* **Exercise prompt**:
Start to finish, repeat the records exactly.

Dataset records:

---

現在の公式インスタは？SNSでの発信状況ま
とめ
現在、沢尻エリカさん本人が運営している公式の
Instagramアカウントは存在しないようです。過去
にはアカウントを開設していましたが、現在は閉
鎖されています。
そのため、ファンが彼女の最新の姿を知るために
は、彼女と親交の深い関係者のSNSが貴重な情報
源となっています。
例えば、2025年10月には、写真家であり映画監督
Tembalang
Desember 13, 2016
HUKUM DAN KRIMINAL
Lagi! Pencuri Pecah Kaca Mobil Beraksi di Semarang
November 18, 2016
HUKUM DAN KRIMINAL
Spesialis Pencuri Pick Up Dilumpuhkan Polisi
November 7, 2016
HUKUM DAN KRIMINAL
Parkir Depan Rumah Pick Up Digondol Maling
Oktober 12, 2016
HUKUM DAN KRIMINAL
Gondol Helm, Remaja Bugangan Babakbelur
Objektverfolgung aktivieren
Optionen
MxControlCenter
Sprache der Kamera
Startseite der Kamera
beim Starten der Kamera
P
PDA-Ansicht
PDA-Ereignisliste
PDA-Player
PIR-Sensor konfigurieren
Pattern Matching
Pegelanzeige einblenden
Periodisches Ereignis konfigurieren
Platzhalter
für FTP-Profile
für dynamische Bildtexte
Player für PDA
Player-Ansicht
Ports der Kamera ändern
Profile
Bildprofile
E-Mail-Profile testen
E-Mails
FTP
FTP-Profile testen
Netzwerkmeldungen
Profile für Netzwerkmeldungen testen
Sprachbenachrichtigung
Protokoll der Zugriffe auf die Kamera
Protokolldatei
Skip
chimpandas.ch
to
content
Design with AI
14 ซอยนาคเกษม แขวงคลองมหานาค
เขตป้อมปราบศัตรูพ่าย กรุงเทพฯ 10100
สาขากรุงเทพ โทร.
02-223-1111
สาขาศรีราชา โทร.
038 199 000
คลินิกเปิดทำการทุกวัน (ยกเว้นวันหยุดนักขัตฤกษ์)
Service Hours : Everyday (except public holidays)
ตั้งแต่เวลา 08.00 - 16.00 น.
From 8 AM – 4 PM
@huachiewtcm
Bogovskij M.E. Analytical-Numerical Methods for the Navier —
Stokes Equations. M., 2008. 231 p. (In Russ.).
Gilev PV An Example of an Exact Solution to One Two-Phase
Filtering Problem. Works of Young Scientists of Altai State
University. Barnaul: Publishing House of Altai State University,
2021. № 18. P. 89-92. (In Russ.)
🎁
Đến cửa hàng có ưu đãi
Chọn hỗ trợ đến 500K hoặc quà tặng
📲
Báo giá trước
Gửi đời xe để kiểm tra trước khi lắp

---

* **Response to this exercise**:
現在の公式インスタは？SNSでの発信状況ま
とめ
現在、沢尻エリカさん本人が運営している公式の
Instagramアカウントは存在しないようです。過去
にはアカウントを開設していましたが、現在は閉
鎖されています。
そのため、ファンが彼女の最新の姿を知るために
は、彼女と親交の深い関係者のSNSが貴重な情報
源となっています。
例えば、2025年10月には、写真家であり映画監督
Tembalang
Desember 13, 2016
HUKUM DAN KRIMINAL
Lagi! Pencuri Pecah Kaca Mobil Beraksi di Semarang
November 18, 2016
HUKUM DAN KRIMINAL
Spesialis Pencuri Pick Up Dilumpuhkan Polisi
November 7, 2016
HUKUM DAN KRIMINAL
Parkir Depan Rumah Pick Up Digondol Maling
Oktober 12, 2016
HUKUM DAN KRIMINAL
Gondol Helm, Remaja Bugangan Babakbelur
Objektverfolgung aktivieren
Optionen
MxControlCenter
Sprache der Kamera
Startseite der Kamera
beim Starten der Kamera
P
PDA-Ansicht
PDA-Ereignisliste
PDA-Player
PIR-Sensor konfigurieren
Pattern Matching
Pegelanzeige einblenden
Periodisches Ereignis konfigurieren
Platzhalter
für FTP-Profile
für dynamische Bildtexte
Player für PDA
Player-Ansicht
Ports der Kamera ändern
Profile
Bildprofile
E-Mail-Profile testen
E-Mails
FTP
FTP-Profile testen
Netzwerkmeldungen
Profile für Netzwerkmeldungen testen
Sprachbenachrichtigung
Protokoll der Zugriffe auf die Kamera
Protokolldatei
Skip
chimpandas.ch
to
content
Design with AI
14 ซอยนาคเกษม แขวงคลองมหานาค
เขตป้อมปราบศัตรูพ่าย กรุงเทพฯ 10100
สาขากรุงเทพ โทร.
02-223-1111
สาขาศรีราชา โทร.
038 199 000
คลินิกเปิดทำการทุกวัน (ยกเว้นวันหยุดนักขัตฤกษ์)
Service Hours : Everyday (except public holidays)
ตั้งแต่เวลา 08.00 - 16.00 น.
From 8 AM – 4 PM
@huachiewtcm
Bogovskij M.E. Analytical-Numerical Methods for the Navier —
Stokes Equations. M., 2008. 231 p. (In Russ.).
Gilev PV An Example of an Exact Solution to One Two-Phase
Filtering Problem. Works of Young Scientists of Altai State
University. Barnaul: Publishing House of Altai State University,
2021. № 18. P. 89-92. (In Russ.)
🎁
Đến cửa hàng có ưu đãi
Chọn hỗ trợ đến 500K hoặc quà tặng
📲
Báo giá trước
Gửi đời xe để kiểm tra trước khi lắp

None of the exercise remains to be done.